## ВЫБРАННЫЙ ФРАГМЕНТ:
——

Разговоры

Мария Огнева: «Надо искать новый язык, сюжет и героев»


Каждую весну конкурс драматургии «Маленькая Ремарка» представляет шорт-листы новых пьес для детей и подростков. Что можно рассказать о пьесах этого года, как меняется конкурс, чего не хватает российской драматургии для этой категории зрителей? Поговорили с куратором «Маленькой Ремарки», драматургом, сценаристом и педагогом Марией Огневой. Заодно обсудили, какие темы интересны Марии как автору, нужны ли «советчики» для детских пьес, и затронули актуальный вопрос создания профсоюза драматургов.


Недоросль: Мария, что можно сказать о фестивале «Маленькая Ремарка» этого года?
Огнева: В этом году мы заметили недостаток пьес в номинации «12+», в лонг-лист смогли взять всего семь, а в шорт отобрали из них четыре. С «12-» ситуация лучше: в лонг-листе 21 работа, в шорт попало семь интересных пьес для разного возраста, есть и совсем сказки, и более сложные вещи. (Посмотреть шорт-лист «Маленькой Ремарки» 2021 можно здесь: https://remarka-drama.ru/texts/2021mr_short/). Интересные, важные пьесы среди присланных на конкурс есть – к примеру, поднимается важная тема алкоголизма родных, близких соседей, как ее видит ребенок. Есть истории про потери, одиночество, поиск себя. Тексты в номинации «12-» очень порадовали и удивили. Кстати, по поводу некоторых пьес у экспертов были дебаты, для детей они, для подростков или вообще для взрослых. Как известно, не все пьесы, где герои дети, можно назвать детскими. Обсуждали, будут ли они понятны и актуальны для ребенка. В итоге некоторые «12-» переводили в «12+», а какие-то наоборот. Думаю, дискуссии продолжатся, когда мы опубликуем шорт-листы от подростков и семейного жюри.

Недоросль: Они оценивают конкурсные работы впервые?
Огнева: Нет, я третий год куратор «Маленькой Ремарки», и моим первым нововведением было появление такого жюри. Я предложила не решать за детей и подростков, какие тексты для них хороши, а спросить у них. Во многом такая мысль возникла потому, что я уже лет шесть езжу по России с драматургическими лабораториями, работаю с детьми и подростками. Читаю, что пишут ребята 9-10 лет, и понимаю – сказки им уже неинтересны. Недавно я вернулась из Биробиджана, где в моей лаборатории участвовали дети 9-11 лет. Они написали тексты не про дружбу белочки и зайчика, а про буллинг в школе, одиночество в семье, непонимание родителей. Они думают об очень серьезных вещах, хотя пьесы, которые мы обычно предлагаем десятилеткам, – это сказки про добро, условные «Три поросенка». Наше подростковое жюри читает и оценивает пьесы «12+», семейное жюри – родители и дети младше 12 лет – знакомится с текстами для детей. Спойлер – обычно у них и у экспертов есть значительные расхождения. Бывает, режиссеры, театроведы, драматурги ставят пьесе минимальный балл, а дети максимальный.

——

## СПИСОК ДАННЫХ:
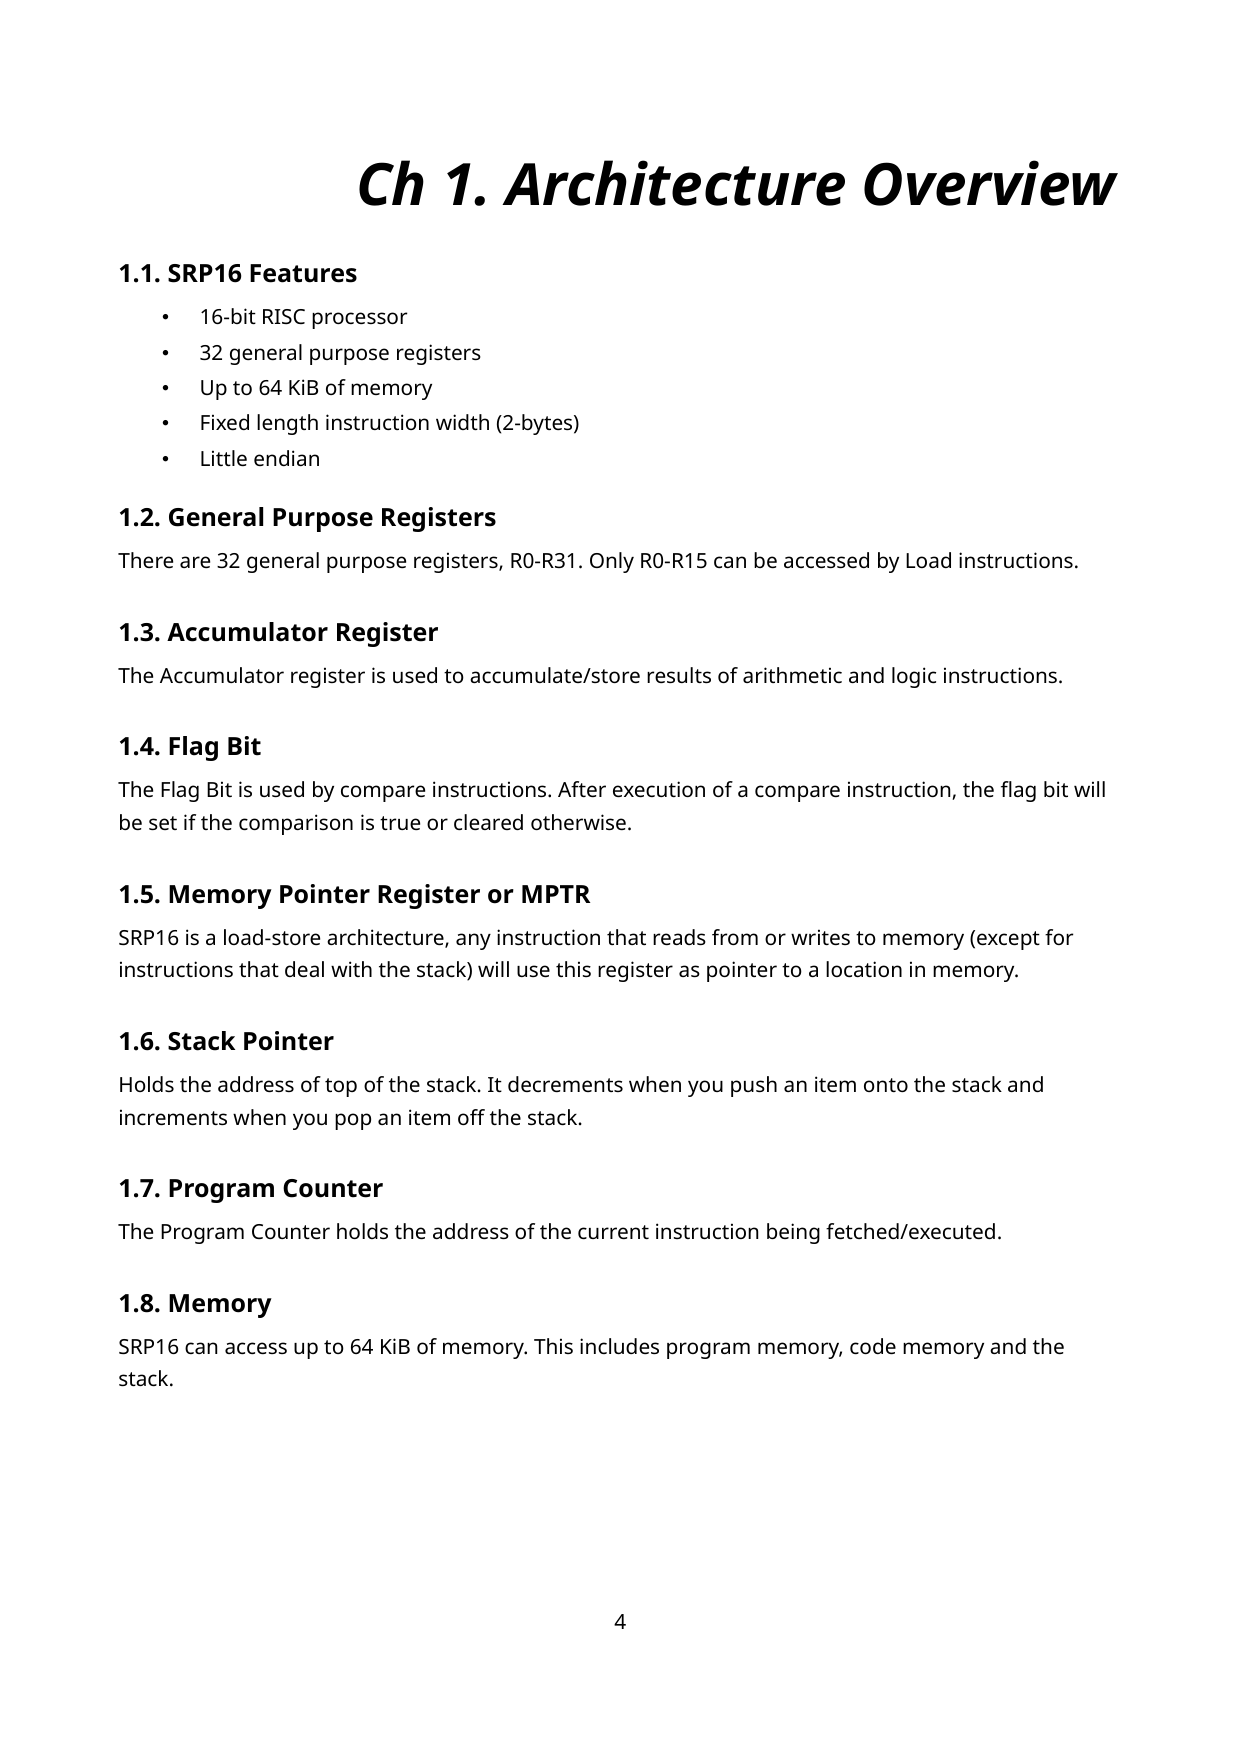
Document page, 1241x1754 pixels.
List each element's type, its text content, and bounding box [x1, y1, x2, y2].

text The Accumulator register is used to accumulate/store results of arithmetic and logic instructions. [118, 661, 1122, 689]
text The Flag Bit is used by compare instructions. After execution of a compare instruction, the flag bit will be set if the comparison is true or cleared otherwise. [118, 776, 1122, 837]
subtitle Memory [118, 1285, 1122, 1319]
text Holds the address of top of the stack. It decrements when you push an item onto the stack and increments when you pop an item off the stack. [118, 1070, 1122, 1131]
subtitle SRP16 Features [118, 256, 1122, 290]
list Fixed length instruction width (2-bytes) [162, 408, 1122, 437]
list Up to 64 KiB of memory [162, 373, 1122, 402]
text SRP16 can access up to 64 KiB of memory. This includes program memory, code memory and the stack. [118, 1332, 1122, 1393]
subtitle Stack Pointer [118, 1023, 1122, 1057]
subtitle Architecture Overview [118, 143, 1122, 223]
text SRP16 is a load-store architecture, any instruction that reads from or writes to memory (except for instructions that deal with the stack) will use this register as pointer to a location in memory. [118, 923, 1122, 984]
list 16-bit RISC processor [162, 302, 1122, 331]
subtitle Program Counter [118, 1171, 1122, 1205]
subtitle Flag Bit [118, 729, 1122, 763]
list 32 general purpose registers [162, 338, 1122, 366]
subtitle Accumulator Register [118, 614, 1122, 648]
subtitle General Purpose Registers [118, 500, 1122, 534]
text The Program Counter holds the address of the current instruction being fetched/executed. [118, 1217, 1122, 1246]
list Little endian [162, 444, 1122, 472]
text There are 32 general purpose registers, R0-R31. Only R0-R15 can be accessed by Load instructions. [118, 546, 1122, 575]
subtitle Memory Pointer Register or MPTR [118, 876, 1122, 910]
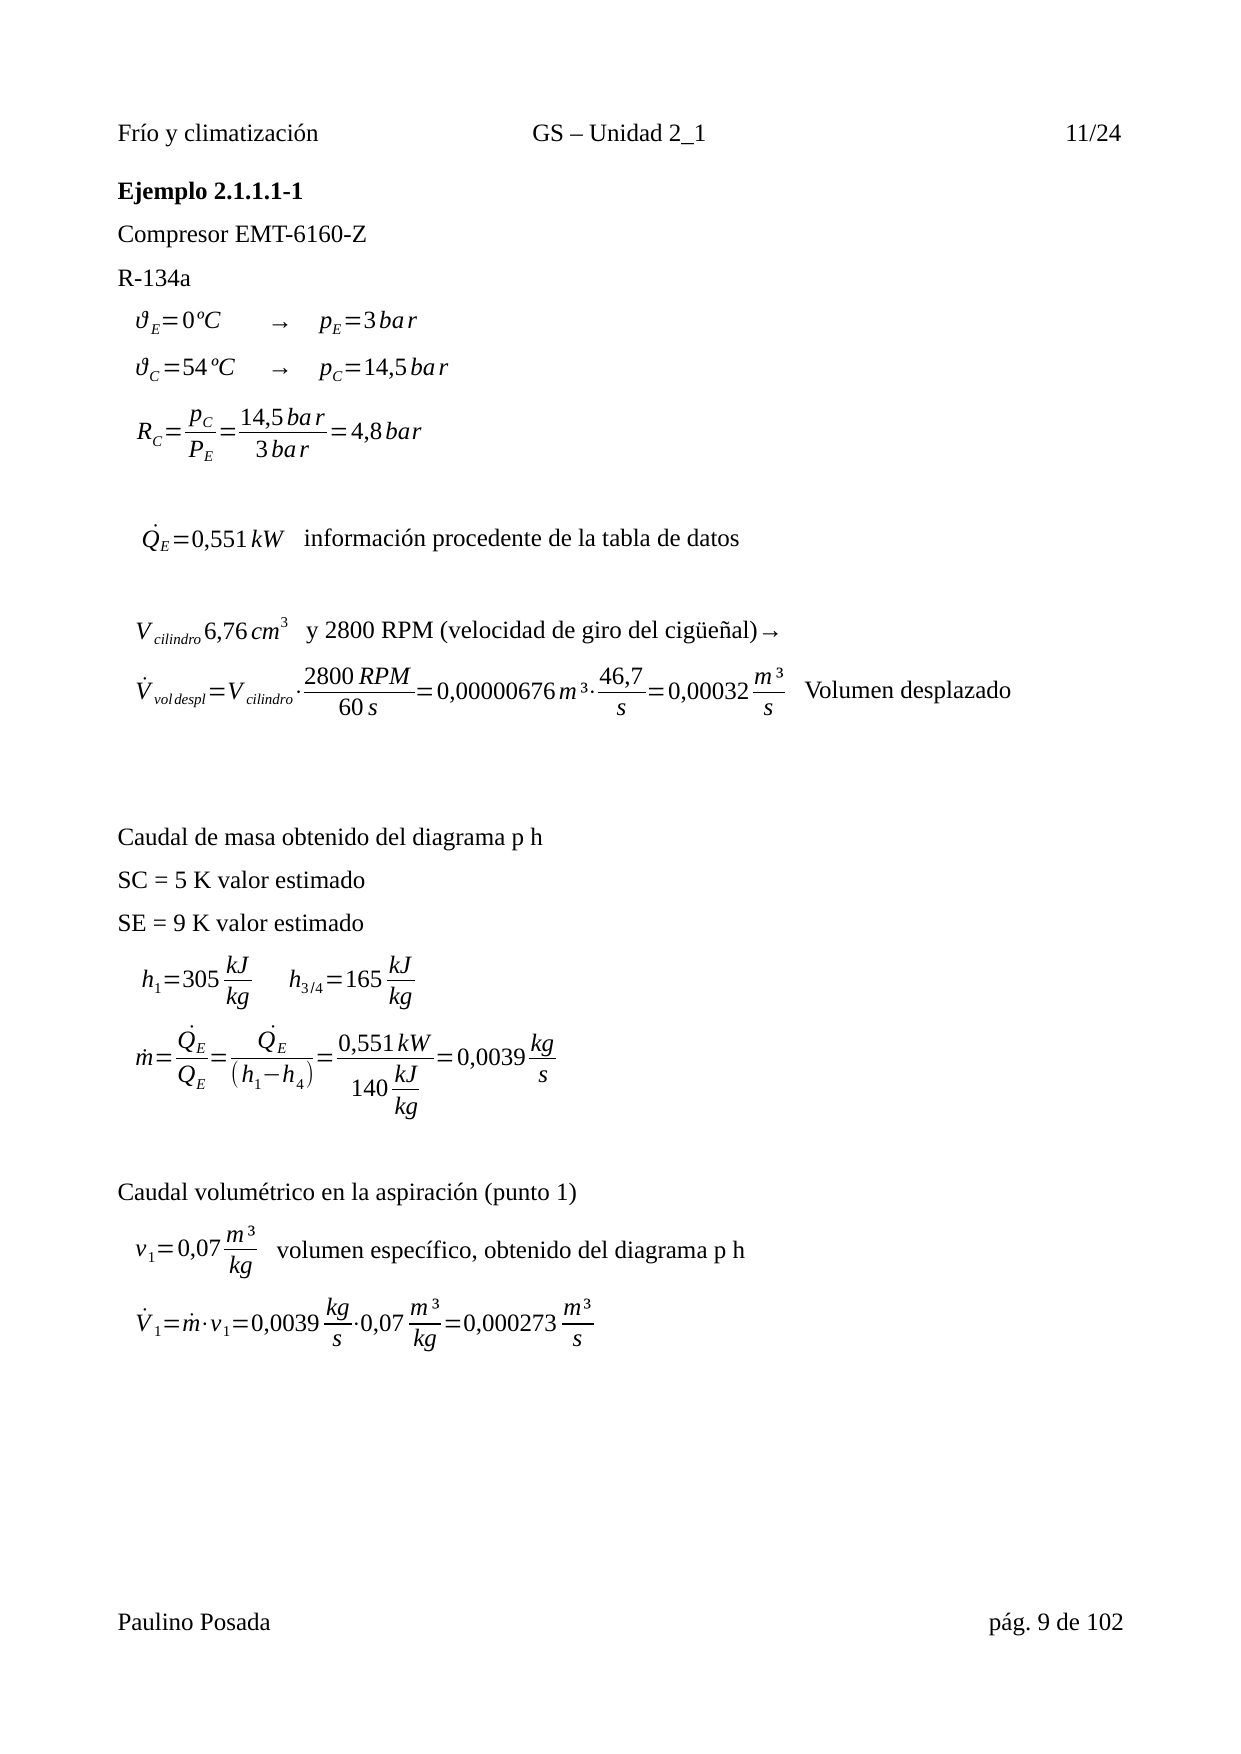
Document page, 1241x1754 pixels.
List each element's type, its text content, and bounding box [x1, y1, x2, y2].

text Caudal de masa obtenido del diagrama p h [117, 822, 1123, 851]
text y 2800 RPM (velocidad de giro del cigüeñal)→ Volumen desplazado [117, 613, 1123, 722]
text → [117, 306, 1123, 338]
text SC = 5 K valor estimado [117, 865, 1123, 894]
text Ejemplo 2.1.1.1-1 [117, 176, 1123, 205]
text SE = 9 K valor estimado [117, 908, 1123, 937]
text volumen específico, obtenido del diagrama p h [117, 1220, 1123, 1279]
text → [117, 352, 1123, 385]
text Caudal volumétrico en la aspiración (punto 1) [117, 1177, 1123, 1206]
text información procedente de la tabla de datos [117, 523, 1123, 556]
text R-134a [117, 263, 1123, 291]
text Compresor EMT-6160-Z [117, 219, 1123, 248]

——

Повторите, пожалуйста, дословно отрывок из интервью, начиная со слов «Каждую весну конкурс» и заканчивая словами «создания профсоюза драматургов.».

Каждую весну конкурс драматургии «Маленькая Ремарка» представляет шорт-листы новых пьес для детей и подростков. Что можно рассказать о пьесах этого года, как меняется конкурс, чего не хватает российской драматургии для этой категории зрителей? Поговорили с куратором «Маленькой Ремарки», драматургом, сценаристом и педагогом Марией Огневой. Заодно обсудили, какие темы интересны Марии как автору, нужны ли «советчики» для детских пьес, и затронули актуальный вопрос создания профсоюза драматургов.